Low risk despite high endemicity of methicillin-resistant Staphylococcus aureus infections following elective total joint arthroplasty: a 12-year experience.
Uçkay I., Lübbeke A., Harbarth S., Emonet S., Tovmirzaeva L., Agostinho A., Longtin Y., Peter R., Hoffmeyer P., Pittet D.

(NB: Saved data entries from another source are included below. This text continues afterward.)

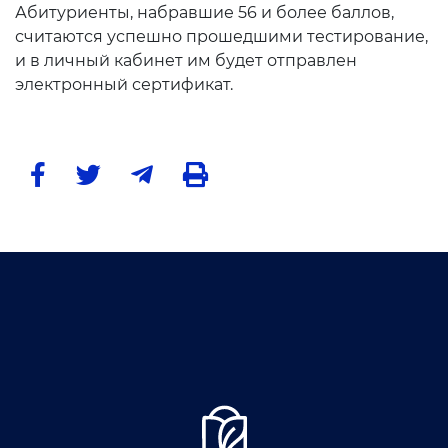
Абитуриенты, набравшие 56 и более баллов,
Доклады
считаются успешно прошедшими тестирование,
и в личный кабинет им будет отправлен
Галерея
электронный сертификат.
Видеогалерея
Пресс-служба
Пресс конференции
Конференции
Помощь
Конкурсы
Аккредитация
Инфографика
Объявления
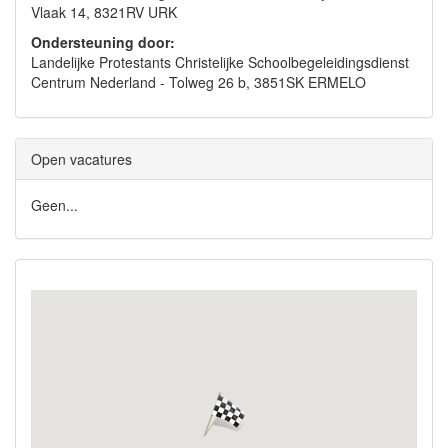
Vlaak 14, 8321RV URK
Ondersteuning door:
Landelijke Protestants Christelijke Schoolbegeleidingsdienst
Centrum Nederland - Tolweg 26 b, 3851SK ERMELO
Open vacatures
Geen...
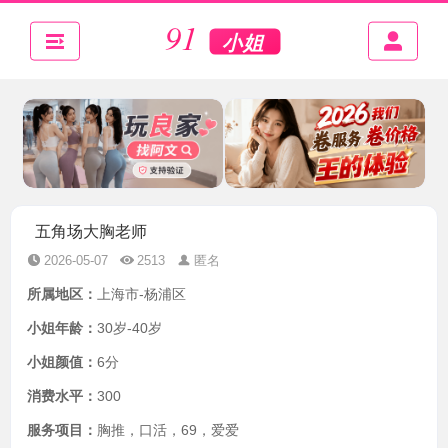
五角场大胸老师
2026-05-07
2513
匿名
所属地区：
上海市-杨浦区
小姐年龄：
30岁-40岁
小姐颜值：
6分
消费水平：
300
服务项目：
胸推，口活，69，爱爱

Abstract Background. It is unknown if low rates of arthroplasty infections due to methicillin-resistant Staphylococcus aureus (MRSA) can be achieved in a setting with endemic MRSA (30%). Methods. We performed a 12-year prospective cohort study (1996-2008) of patients undergoing elective knee and hip joint arthroplasties with long-term follow-up. Retrospective MRSA surveillance was undertaken using electronic databases. Results. A total of 6,100 total joint arthroplasties (4001 hip; 2099 knee; 441 (7%) revisions) were monitored for a total of 34,281 person-years of follow-up (median 64 months). MRSA carriage was detected in 126 (2.1%) episodes before arthroplasty and in 147 (2.4%) after arthroplasty. Seven (0.11%) deep arthroplasty infections due to MRSA were retrieved for an overall incidence of 2 episodes per 10,000 person-years. Six were primary surgical site infections, while one infection resulted from endocarditis. MRSA colonization pressure was 11,411 MRSA-positive days for a total of 138,044 patient-days (8.3%) among all orthopedic patients. Conclusion. Institution-wide MRSA endemicity does not necessarily lead to a high MRSA infection risk after elective hip and knee arthroplasty.